▶ [WHAT IS BEING ASKED]
Reproduce the story excerpt below in full, word for word, with its spacing and punctuation unchanged.

▶ [TEXT SEGMENT]
▽

Jane in Search of a Job by Agatha Christie

Short story from the collection The Listerdale Mystery, published 1934






Anna Michaelovna showed her the shoes that the Grand Duchess usually wore with the dress. Lizard skin with a strap across. Jane memorised them, and arranged to get a pair just like them, but with different heels.

‘It would be well,’ said Anna Michaelovna, ‘for you to have a dress of distinctive colour and material quite unlike Her Highness’s. Then in case it becomes necessary for you to change places at a moment’s notice, the substitution is less likely to be noticed.’

Jane thought a minute. ‘What about flame-red marocain? And I might, perhaps, have plain glass pince-nez. That alters the appearance very much.’

Both suggestions were approved, and they went into further details…


[The next day] Jane was there early in the role of Miss Montresor. She wore a dress of flame-coloured marocain, and a small red cloche hat. On her feet she wore high-heeled lizard-skin shoes.

△

▶ [AVAILABLE DATA]
▽

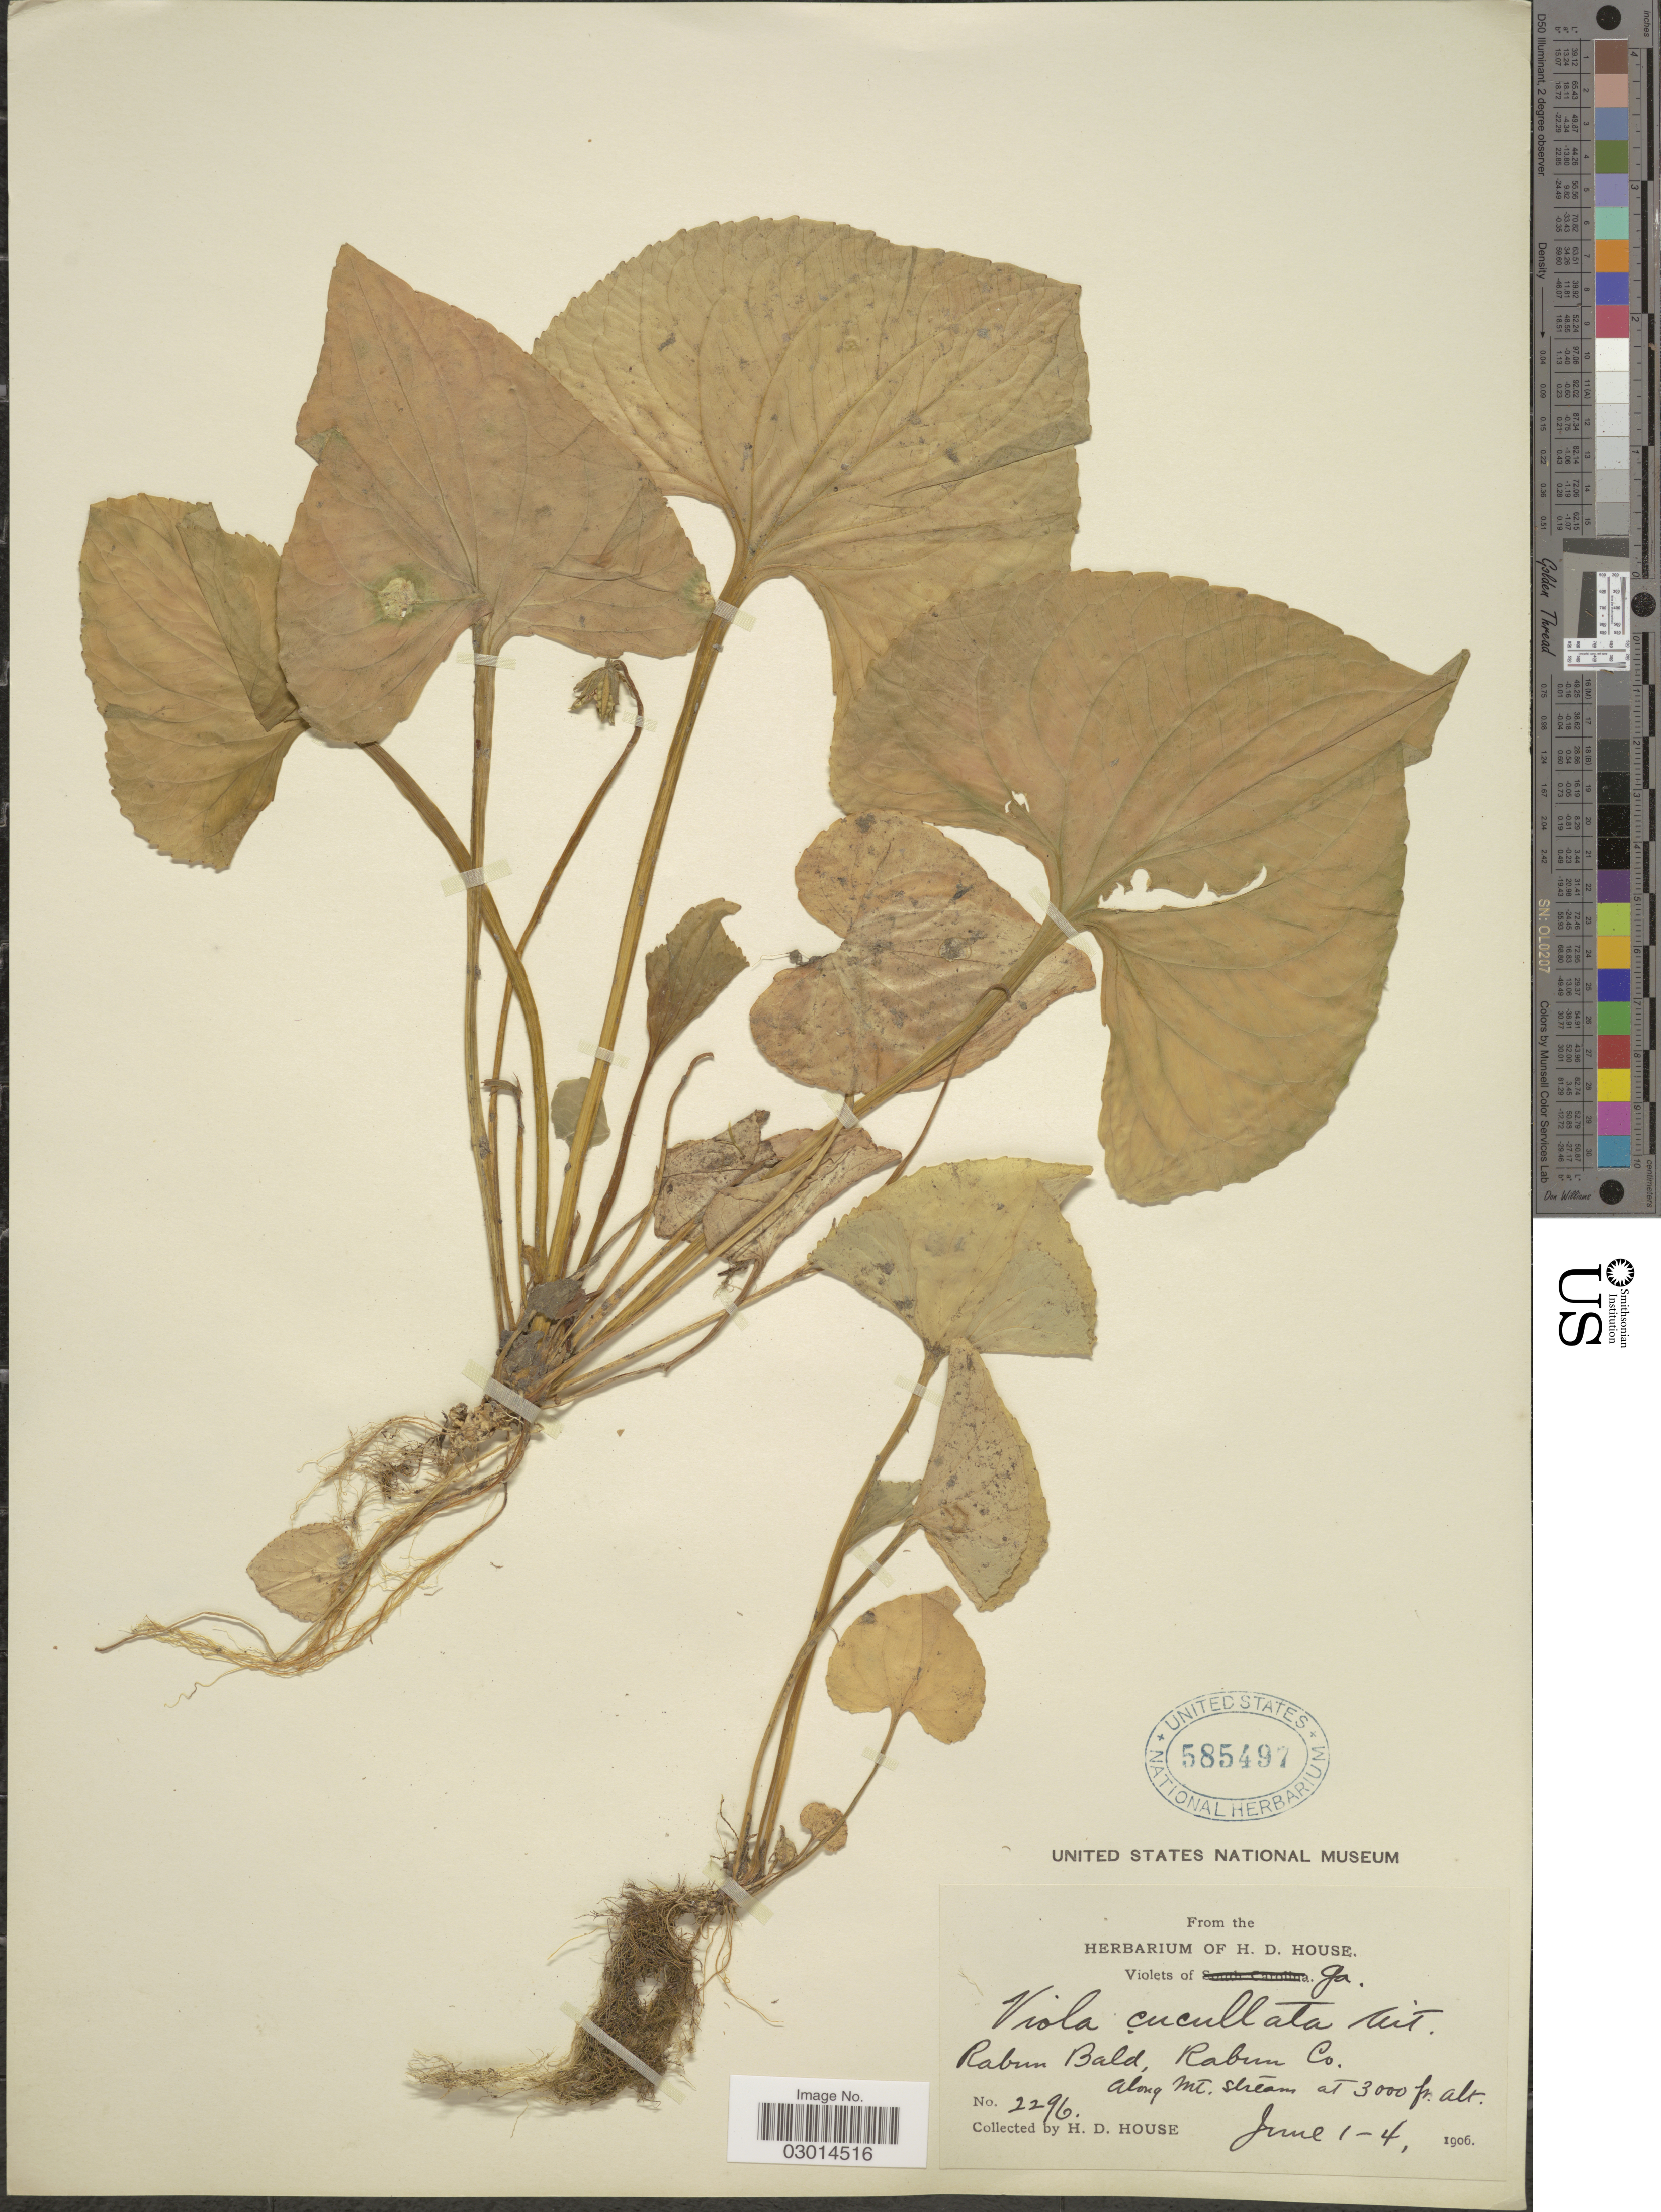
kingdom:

△

▶ [WRITTEN REPLY]
Jane in Search of a Job by Agatha Christie

Short story from the collection The Listerdale Mystery, published 1934






Anna Michaelovna showed her the shoes that the Grand Duchess usually wore with the dress. Lizard skin with a strap across. Jane memorised them, and arranged to get a pair just like them, but with different heels.

‘It would be well,’ said Anna Michaelovna, ‘for you to have a dress of distinctive colour and material quite unlike Her Highness’s. Then in case it becomes necessary for you to change places at a moment’s notice, the substitution is less likely to be noticed.’

Jane thought a minute. ‘What about flame-red marocain? And I might, perhaps, have plain glass pince-nez. That alters the appearance very much.’

Both suggestions were approved, and they went into further details…


[The next day] Jane was there early in the role of Miss Montresor. She wore a dress of flame-coloured marocain, and a small red cloche hat. On her feet she wore high-heeled lizard-skin shoes.